Maya Sansa, che è anche «metà iraniana», ha dichiarato che è molto vicina alla situazione che si sta verificando in questo periodo. Allo stesso tempo richiamava una questione essenziale e cioè che riguardasse tutti noi, come se si prendessero le distanze perché avviene in Iran - e negli ultimi giorni ci sono stati anche gli avvelenamenti delle studentesse. In base alla sua sensibilità e alla responsabilità artistica e umana, cosa pensa che si possa fare dall’Occidente?

Mi pongo continuamente domande davanti a questo orrore. Mi chiedo perché nessuno faccia niente, quindi anche io per prima che mi sento così immobilizzata rispetto all’oscenità di tutto quello a cui assistiamo mi domando come posso intervenire perché delego la responsabilità ad altri che ovviamente potrebbero avere un “potere” più forte del mio.
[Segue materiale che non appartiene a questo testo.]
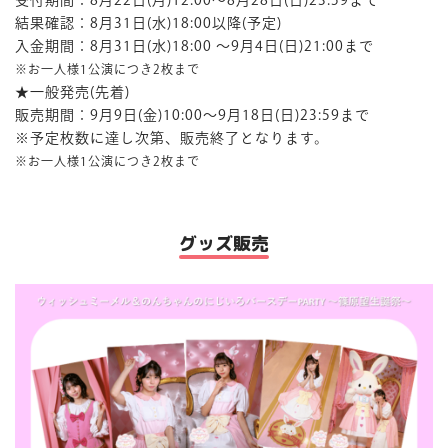
結果確認：8月31日(水)18:00以降(予定)
入金期間：8月31日(水)18:00 ～9月4日(日)21:00まで
※お一人様1公演につき2枚まで
★一般発売(先着)
販売期間：9月9日(金)10:00～9月18日(日)23:59まで
※予定枚数に達し次第、販売終了となります。
※お一人様1公演につき2枚まで
グッズ販売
I social possono essere uno strumento per denunciare queste situazioni e mostrare vicinanza; ammetto che ho un po’ di difficoltà perché associo lo strumento social a un fatto di vanità… ci tengo a specificare che questo non vale per tutti, è un mio limite, dovrei imparare a superarlo per usarlo come strumento di comunicazione (lo dice in un’ottica propositiva e costruttiva, ndr). Sicuramente dobbiamo continuare a documentare ciò che accade lì.

Ho letto che in “Briganti” interpreti un personaggio femminile potente…

Non posso dire molto a riguardo. È una serie che uscirà prossimamente su Netflix, racconta il brigantaggio dal punto di vista femminile, infatti protagoniste sono queste tre brigantesse tra cui me. Dotata di grande ferocia e spregiudicatezza.